* Exercise instructions *
Transcribe everything in the listing as written, and let no image into the copy.

* Supplied records *

|---|

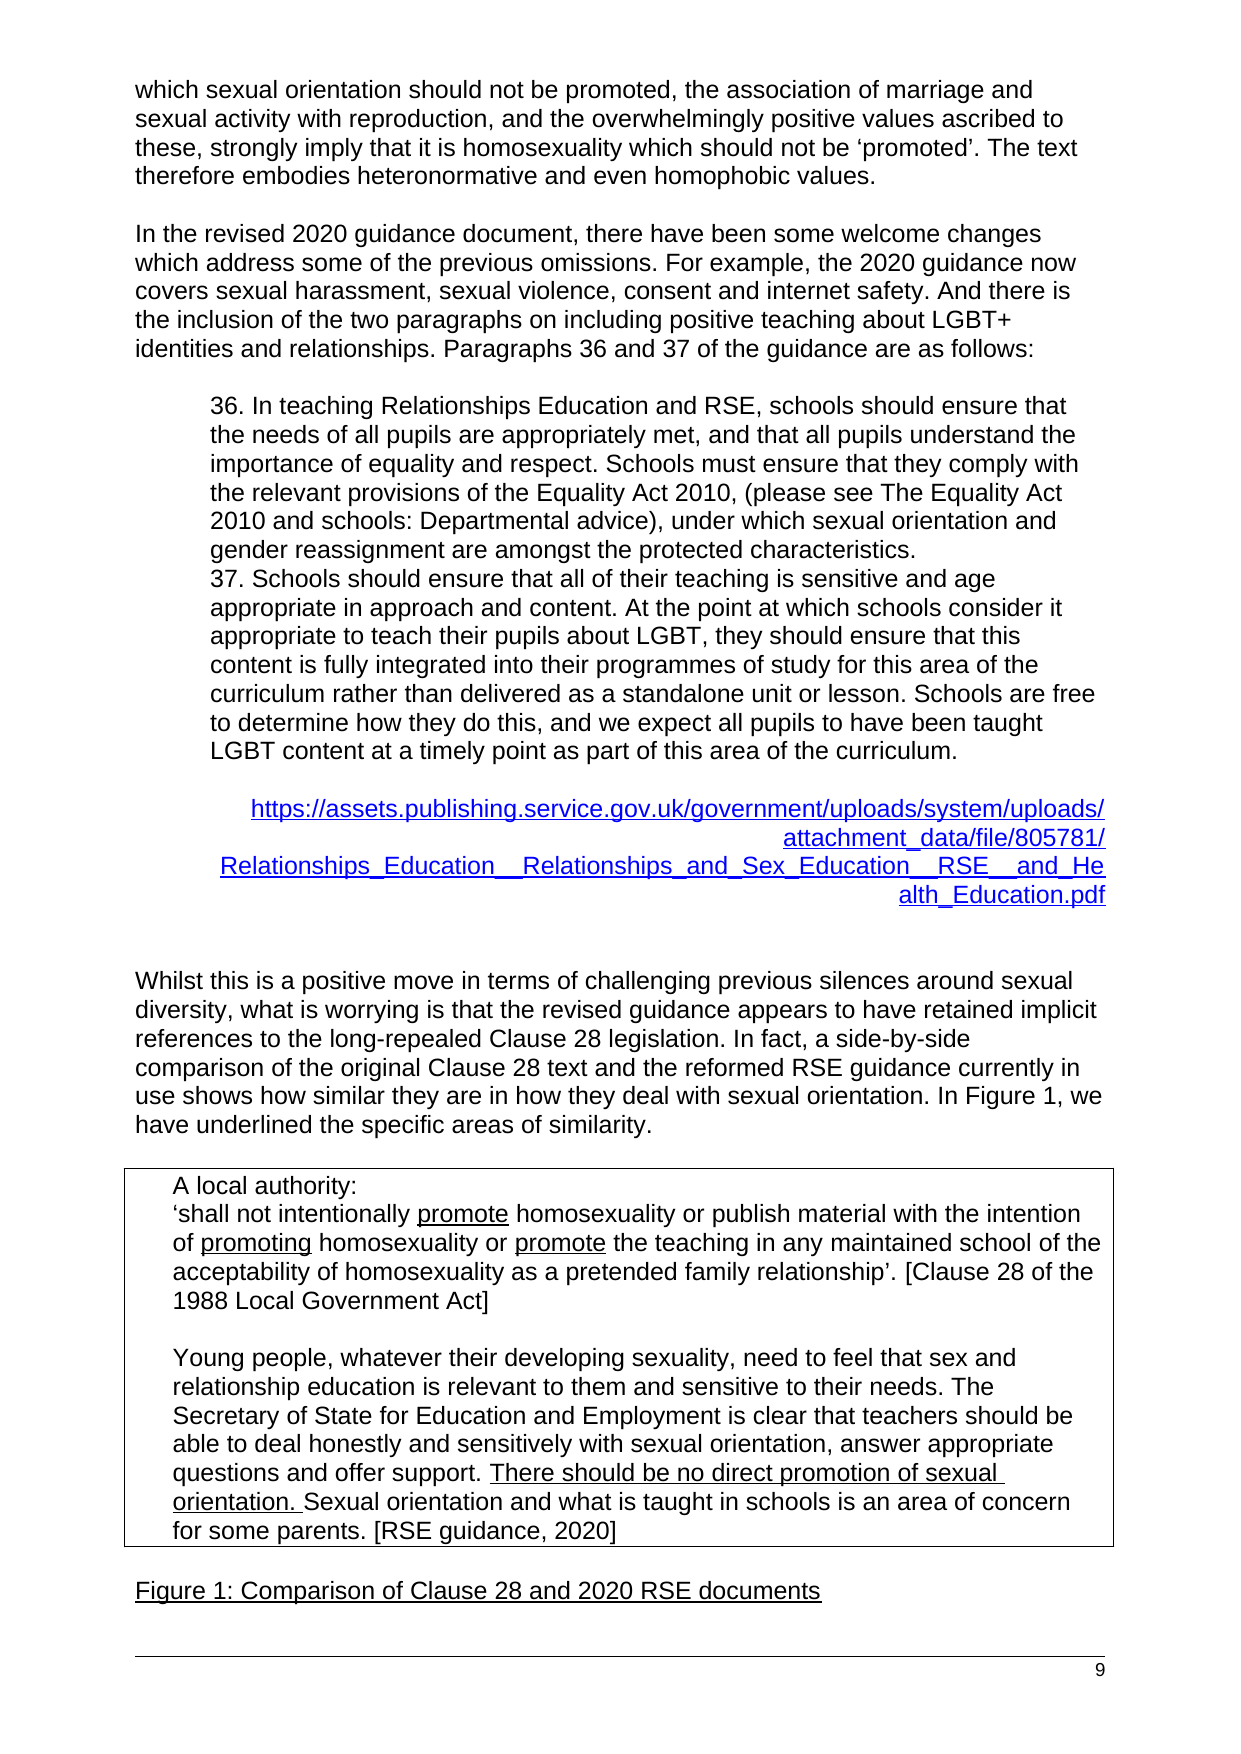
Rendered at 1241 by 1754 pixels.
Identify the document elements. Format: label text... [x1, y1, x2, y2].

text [135, 75, 1105, 190]
text 36. In teaching Relationships Education and RSE, schools should ensure that the needs of all pupils are appropriately met, and that all pupils understand the importance of equality and respect. Schools must ensure that they comply with the relevant provisions of the Equality Act 2010, (please see The Equality Act 2010 and schools: Departmental advice), under which sexual orientation and gender reassignment are amongst the protected characteristics. [210, 391, 1105, 564]
text Figure 1: Comparison of Clause 28 and 2020 RSE documents [135, 1576, 1105, 1605]
text ‘shall not intentionally promote homosexuality or publish material with the intention of promoting homosexuality or promote the teaching in any maintained school of the acceptability of homosexuality as a pretended family relationship’. [Clause 28 of the 1988 Local Government Act] [125, 1196, 1113, 1314]
text A local authority: [125, 1169, 1113, 1196]
text Whilst this is a positive move in terms of challenging previous silences around sexual diversity, what is worrying is that the revised guidance appears to have retained implicit references to the long-repealed Clause 28 legislation. In fact, a side-by-side comparison of the original Clause 28 text and the reformed RSE guidance currently in use shows how similar they are in how they deal with sexual orientation. In Figure 1, we have underlined the specific areas of similarity. [135, 966, 1105, 1139]
text In the revised 2020 guidance document, there have been some welcome changes which address some of the previous omissions. For example, the 2020 guidance now covers sexual harassment, sexual violence, consent and internet safety. And there is the inclusion of the two paragraphs on including positive teaching about LGBT+ identities and relationships. Paragraphs 36 and 37 of the guidance are as follows: [135, 219, 1105, 362]
text Young people, whatever their developing sexuality, need to feel that sex and relationship education is relevant to them and sensitive to their needs. The Secretary of State for Education and Employment is clear that teachers should be able to deal honestly and sensitively with sexual orientation, answer appropriate questions and offer support. There should be no direct promotion of sexual orientation. Sexual orientation and what is taught in schools is an area of concern for some parents. [RSE guidance, 2020] [125, 1340, 1113, 1546]
text 37. Schools should ensure that all of their teaching is sensitive and age appropriate in approach and content. At the point at which schools consider it appropriate to teach their pupils about LGBT, they should ensure that this content is fully integrated into their programmes of study for this area of the curriculum rather than delivered as a standalone unit or lesson. Schools are free to determine how they do this, and we expect all pupils to have been taught LGBT content at a timely point as part of this area of the curriculum. [210, 564, 1105, 765]
text https://assets.publishing.service.gov.uk/government/uploads/system/uploads/attachment_data/file/805781/Relationships_Education__Relationships_and_Sex_Education__RSE__and_Health_Education.pdf [210, 794, 1105, 909]
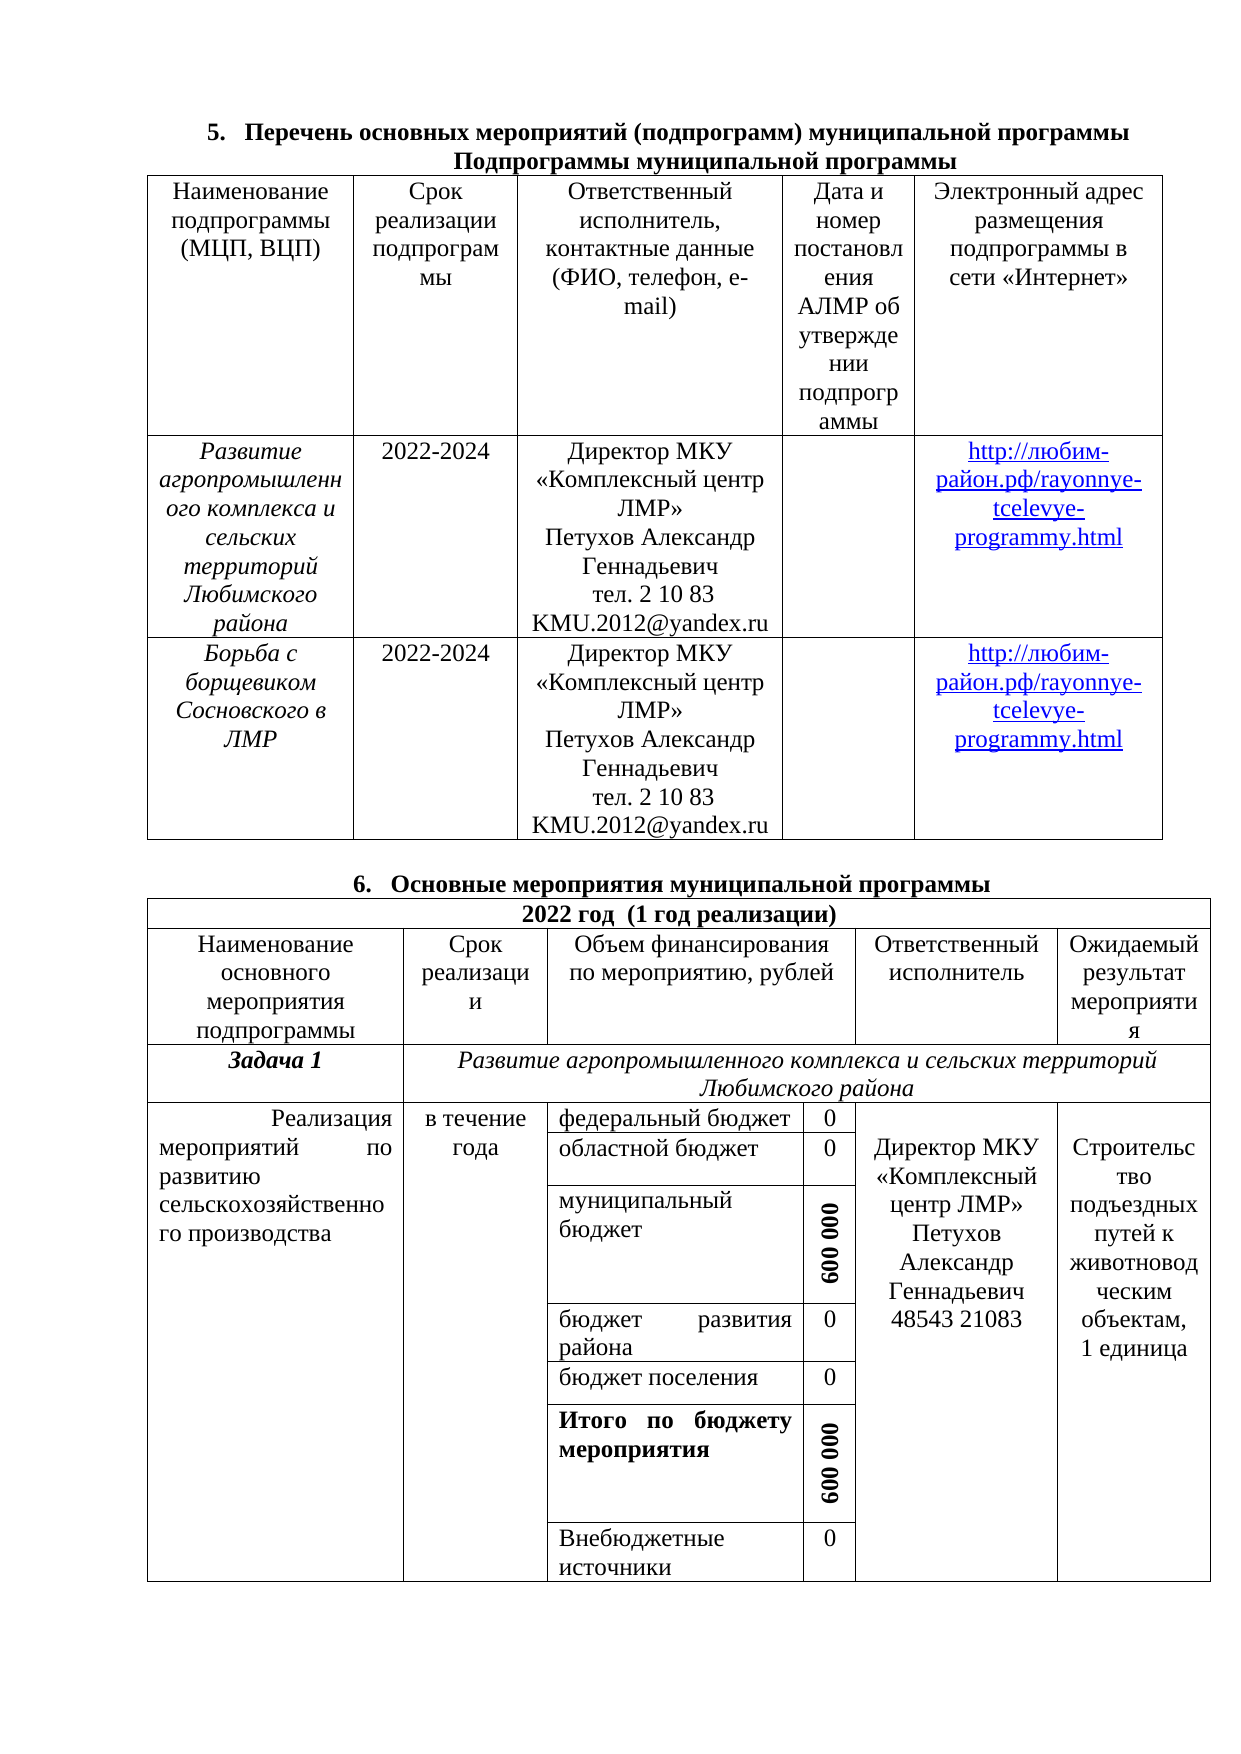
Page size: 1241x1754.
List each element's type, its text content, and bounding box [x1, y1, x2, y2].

table_cell Реализация мероприятий по развитию сельскохозяйственного производства [148, 1103, 403, 1581]
table_cell Строительство подъездных путей к животноводческим объектам, 1 единица [1058, 1103, 1210, 1581]
table_cell Развитие агропромышленного комплекса и сельских территорий Любимского района [404, 1045, 1210, 1102]
table_cell Борьба с борщевиком Сосновского в ЛМР [148, 638, 353, 839]
table_cell Внебюджетные источники [548, 1523, 803, 1581]
table_header 2022 год (1 год реализации) [148, 899, 1210, 928]
table_cell [783, 638, 914, 839]
table_header Ответственный исполнитель, контактные данные (ФИО, телефон, e-mail) [518, 176, 782, 435]
table_cell 2022-2024 [354, 638, 517, 839]
table_cell областной бюджет [548, 1133, 803, 1184]
table_cell 2022-2024 [354, 436, 517, 637]
table_cell http://любим-район.рф/rayonnye-tcelevye-programmy.html [915, 638, 1162, 839]
table_cell Задача 1 [148, 1045, 403, 1102]
table_header Дата и номер постановления АЛМР об утверждении подпрограммы [783, 176, 914, 435]
table_cell [783, 436, 914, 637]
table_cell http://любим-район.рф/rayonnye-tcelevye-programmy.html [915, 436, 1162, 637]
table_cell Итого по бюджету мероприятия [548, 1405, 803, 1522]
table_cell Развитие агропромышленного комплекса и сельских территорий Любимского района [148, 436, 353, 637]
table_cell 0 [804, 1523, 855, 1581]
table_cell 600 000 [804, 1405, 855, 1522]
table_cell бюджет поселения [548, 1362, 803, 1404]
table_cell Объем финансирования по мероприятию, рублей [548, 929, 855, 1044]
list Основные мероприятия муниципальной программы [207, 869, 1137, 898]
table_cell 0 [804, 1133, 855, 1184]
table_header Электронный адрес размещения подпрограммы в сети «Интернет» [915, 176, 1162, 435]
table_cell Ожидаемый результат мероприятия [1058, 929, 1210, 1044]
table_cell 0 [804, 1304, 855, 1361]
list Перечень основных мероприятий (подпрограмм) муниципальной программы [207, 117, 1137, 146]
table_cell федеральный бюджет [548, 1103, 803, 1132]
table_cell 600 000 [804, 1186, 855, 1303]
table_cell Срок реализации [404, 929, 547, 1044]
list Подпрограммы муниципальной программы [274, 146, 1137, 175]
table_cell муниципальный бюджет [548, 1186, 803, 1303]
table_cell Директор МКУ «Комплексный центр ЛМР» Петухов Александр Геннадьевич тел. 2 10 83 KMU.2012@yandex.ru [518, 638, 782, 839]
table_cell Наименование основного мероприятия подпрограммы [148, 929, 403, 1044]
table_header Наименование подпрограммы (МЦП, ВЦП) [148, 176, 353, 435]
table_cell в течение года [404, 1103, 547, 1581]
table_cell 0 [804, 1103, 855, 1132]
table_header Срок реализации подпрограммы [354, 176, 517, 435]
table_cell 0 [804, 1362, 855, 1404]
table_cell бюджет развития района [548, 1304, 803, 1361]
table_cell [856, 1103, 1057, 1581]
table_cell Ответственный исполнитель [856, 929, 1057, 1044]
table_cell Директор МКУ «Комплексный центр ЛМР» Петухов Александр Геннадьевич тел. 2 10 83 KMU.2012@yandex.ru [518, 436, 782, 637]
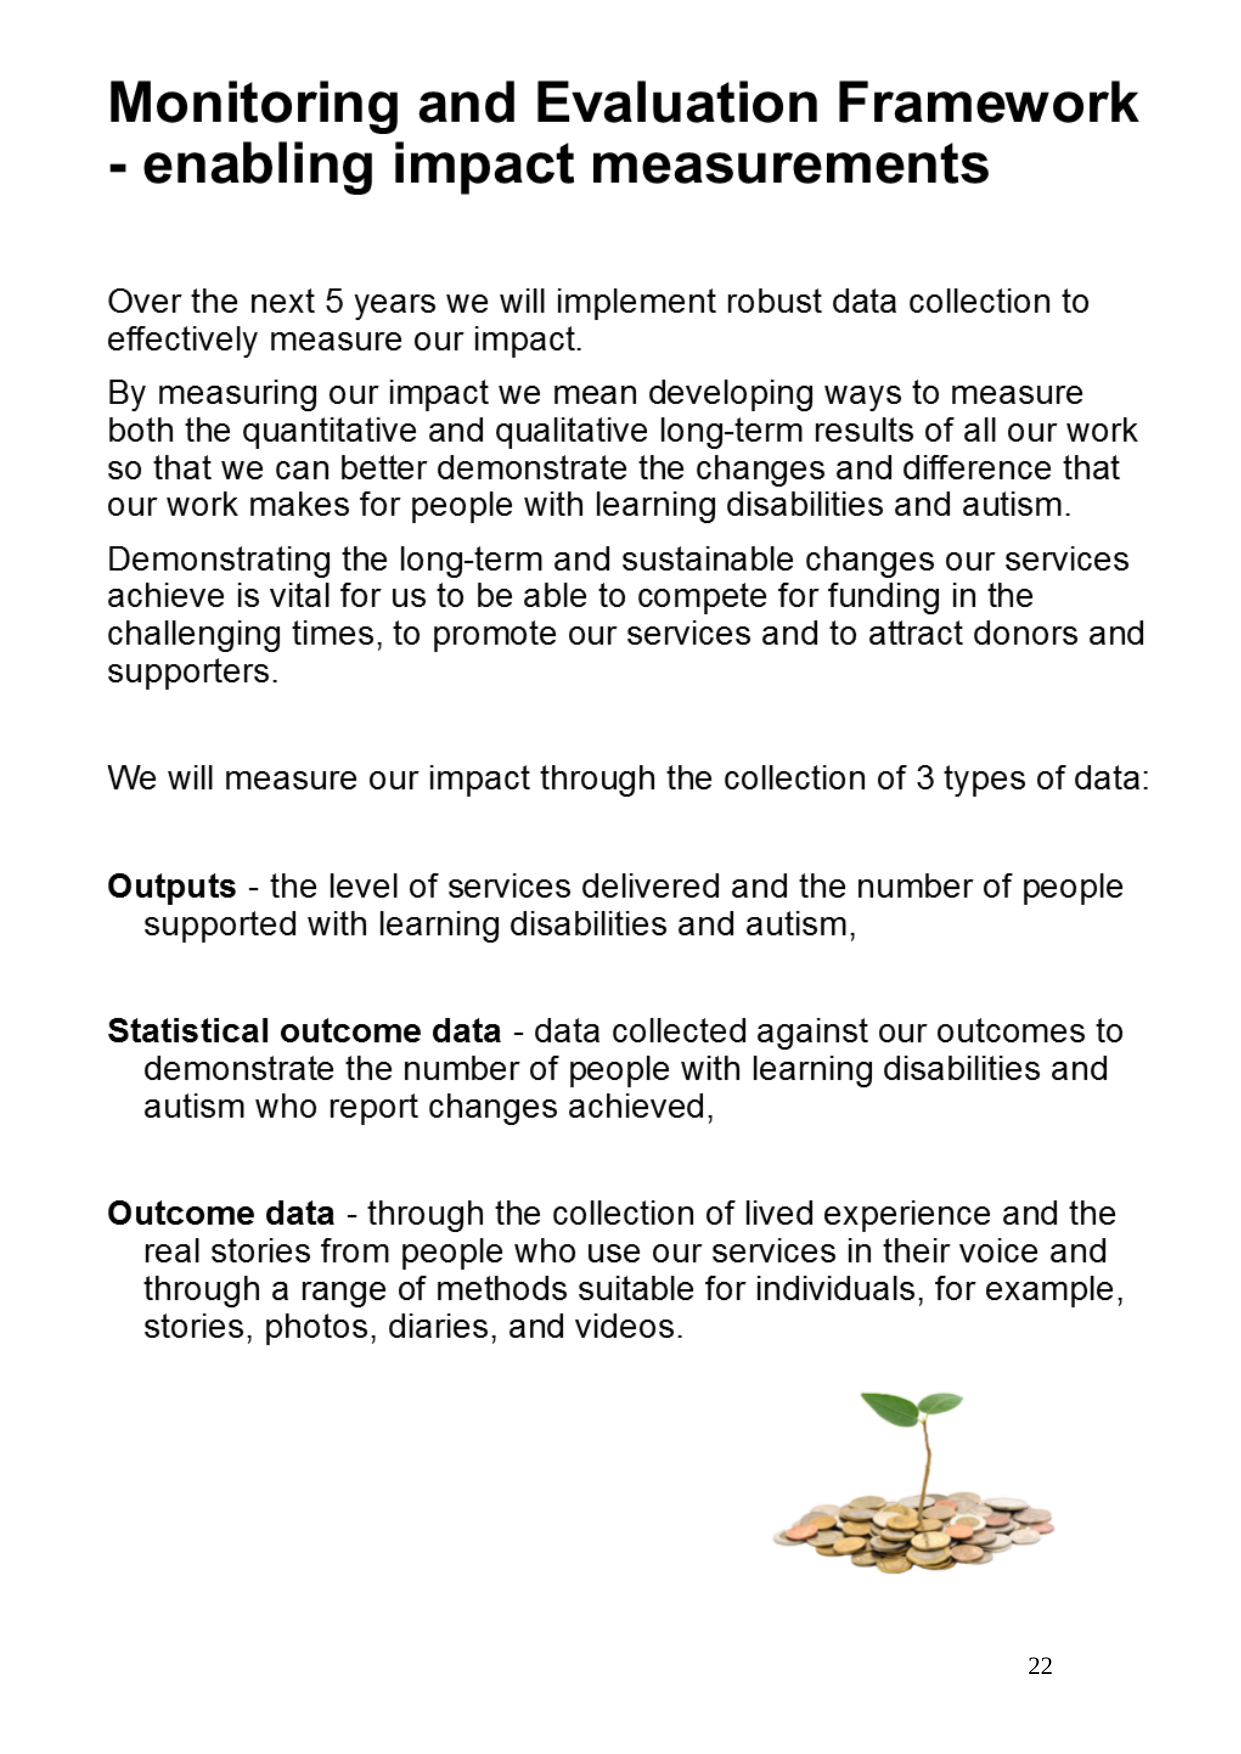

|---|

* Solution for this exercise *
Rendered at 1241 by 1754 pixels.
Identify the document elements. Format: label text... [x1, y1, x2, y2].

text [135, 75, 1105, 190]
text 36. In teaching Relationships Education and RSE, schools should ensure that the needs of all pupils are appropriately met, and that all pupils understand the importance of equality and respect. Schools must ensure that they comply with the relevant provisions of the Equality Act 2010, (please see The Equality Act 2010 and schools: Departmental advice), under which sexual orientation and gender reassignment are amongst the protected characteristics. [210, 391, 1105, 564]
text Figure 1: Comparison of Clause 28 and 2020 RSE documents [135, 1576, 1105, 1605]
text ‘shall not intentionally promote homosexuality or publish material with the intention of promoting homosexuality or promote the teaching in any maintained school of the acceptability of homosexuality as a pretended family relationship’. [Clause 28 of the 1988 Local Government Act] [125, 1196, 1113, 1314]
text A local authority: [125, 1169, 1113, 1196]
text Whilst this is a positive move in terms of challenging previous silences around sexual diversity, what is worrying is that the revised guidance appears to have retained implicit references to the long-repealed Clause 28 legislation. In fact, a side-by-side comparison of the original Clause 28 text and the reformed RSE guidance currently in use shows how similar they are in how they deal with sexual orientation. In Figure 1, we have underlined the specific areas of similarity. [135, 966, 1105, 1139]
text In the revised 2020 guidance document, there have been some welcome changes which address some of the previous omissions. For example, the 2020 guidance now covers sexual harassment, sexual violence, consent and internet safety. And there is the inclusion of the two paragraphs on including positive teaching about LGBT+ identities and relationships. Paragraphs 36 and 37 of the guidance are as follows: [135, 219, 1105, 362]
text Young people, whatever their developing sexuality, need to feel that sex and relationship education is relevant to them and sensitive to their needs. The Secretary of State for Education and Employment is clear that teachers should be able to deal honestly and sensitively with sexual orientation, answer appropriate questions and offer support. There should be no direct promotion of sexual orientation. Sexual orientation and what is taught in schools is an area of concern for some parents. [RSE guidance, 2020] [125, 1340, 1113, 1546]
text 37. Schools should ensure that all of their teaching is sensitive and age appropriate in approach and content. At the point at which schools consider it appropriate to teach their pupils about LGBT, they should ensure that this content is fully integrated into their programmes of study for this area of the curriculum rather than delivered as a standalone unit or lesson. Schools are free to determine how they do this, and we expect all pupils to have been taught LGBT content at a timely point as part of this area of the curriculum. [210, 564, 1105, 765]
text https://assets.publishing.service.gov.uk/government/uploads/system/uploads/attachment_data/file/805781/Relationships_Education__Relationships_and_Sex_Education__RSE__and_Health_Education.pdf [210, 794, 1105, 909]
Page size: 1241x1754.
List each element's type, its text content, and bounding box [x1, y1, x2, y2].

table_cell Реализация мероприятий по развитию сельскохозяйственного производства [148, 1103, 403, 1581]
table_cell Строительство подъездных путей к животноводческим объектам, 1 единица [1058, 1103, 1210, 1581]
table_cell Развитие агропромышленного комплекса и сельских территорий Любимского района [404, 1045, 1210, 1102]
table_cell Борьба с борщевиком Сосновского в ЛМР [148, 638, 353, 839]
table_cell Внебюджетные источники [548, 1523, 803, 1581]
table_header 2022 год (1 год реализации) [148, 899, 1210, 928]
table_cell [783, 638, 914, 839]
table_header Ответственный исполнитель, контактные данные (ФИО, телефон, e-mail) [518, 176, 782, 435]
table_cell 2022-2024 [354, 638, 517, 839]
table_cell областной бюджет [548, 1133, 803, 1184]
table_cell 2022-2024 [354, 436, 517, 637]
table_cell http://любим-район.рф/rayonnye-tcelevye-programmy.html [915, 638, 1162, 839]
table_cell Задача 1 [148, 1045, 403, 1102]
table_header Дата и номер постановления АЛМР об утверждении подпрограммы [783, 176, 914, 435]
table_cell [783, 436, 914, 637]
table_cell http://любим-район.рф/rayonnye-tcelevye-programmy.html [915, 436, 1162, 637]
table_cell Итого по бюджету мероприятия [548, 1405, 803, 1522]
table_cell Развитие агропромышленного комплекса и сельских территорий Любимского района [148, 436, 353, 637]
table_cell 0 [804, 1523, 855, 1581]
table_cell 600 000 [804, 1405, 855, 1522]
table_cell бюджет поселения [548, 1362, 803, 1404]
table_cell Объем финансирования по мероприятию, рублей [548, 929, 855, 1044]
list Основные мероприятия муниципальной программы [207, 869, 1137, 898]
table_cell 0 [804, 1133, 855, 1184]
table_header Электронный адрес размещения подпрограммы в сети «Интернет» [915, 176, 1162, 435]
table_cell Ожидаемый результат мероприятия [1058, 929, 1210, 1044]
table_cell 0 [804, 1304, 855, 1361]
list Перечень основных мероприятий (подпрограмм) муниципальной программы [207, 117, 1137, 146]
table_cell федеральный бюджет [548, 1103, 803, 1132]
table_cell 600 000 [804, 1186, 855, 1303]
table_cell Срок реализации [404, 929, 547, 1044]
list Подпрограммы муниципальной программы [274, 146, 1137, 175]
table_cell муниципальный бюджет [548, 1186, 803, 1303]
table_cell Директор МКУ «Комплексный центр ЛМР» Петухов Александр Геннадьевич тел. 2 10 83 KMU.2012@yandex.ru [518, 638, 782, 839]
table_cell Наименование основного мероприятия подпрограммы [148, 929, 403, 1044]
table_header Наименование подпрограммы (МЦП, ВЦП) [148, 176, 353, 435]
table_cell в течение года [404, 1103, 547, 1581]
table_cell 0 [804, 1103, 855, 1132]
table_header Срок реализации подпрограммы [354, 176, 517, 435]
table_cell 0 [804, 1362, 855, 1404]
table_cell бюджет развития района [548, 1304, 803, 1361]
table_cell [856, 1103, 1057, 1581]
table_cell Ответственный исполнитель [856, 929, 1057, 1044]
table_cell Директор МКУ «Комплексный центр ЛМР» Петухов Александр Геннадьевич тел. 2 10 83 KMU.2012@yandex.ru [518, 436, 782, 637]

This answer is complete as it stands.